TASK BRIEF: Return every one of the following items verbatim, reproducing each line without any alteration.

======== GIVEN RECORDS

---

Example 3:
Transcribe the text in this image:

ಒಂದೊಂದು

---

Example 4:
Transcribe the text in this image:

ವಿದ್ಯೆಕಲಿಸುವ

================

CORRECT ANSWER:
---

Example 3:
Transcribe the text in this image:

ಒಂದೊಂದು

---

Example 4:
Transcribe the text in this image:

ವಿದ್ಯೆಕಲಿಸುವ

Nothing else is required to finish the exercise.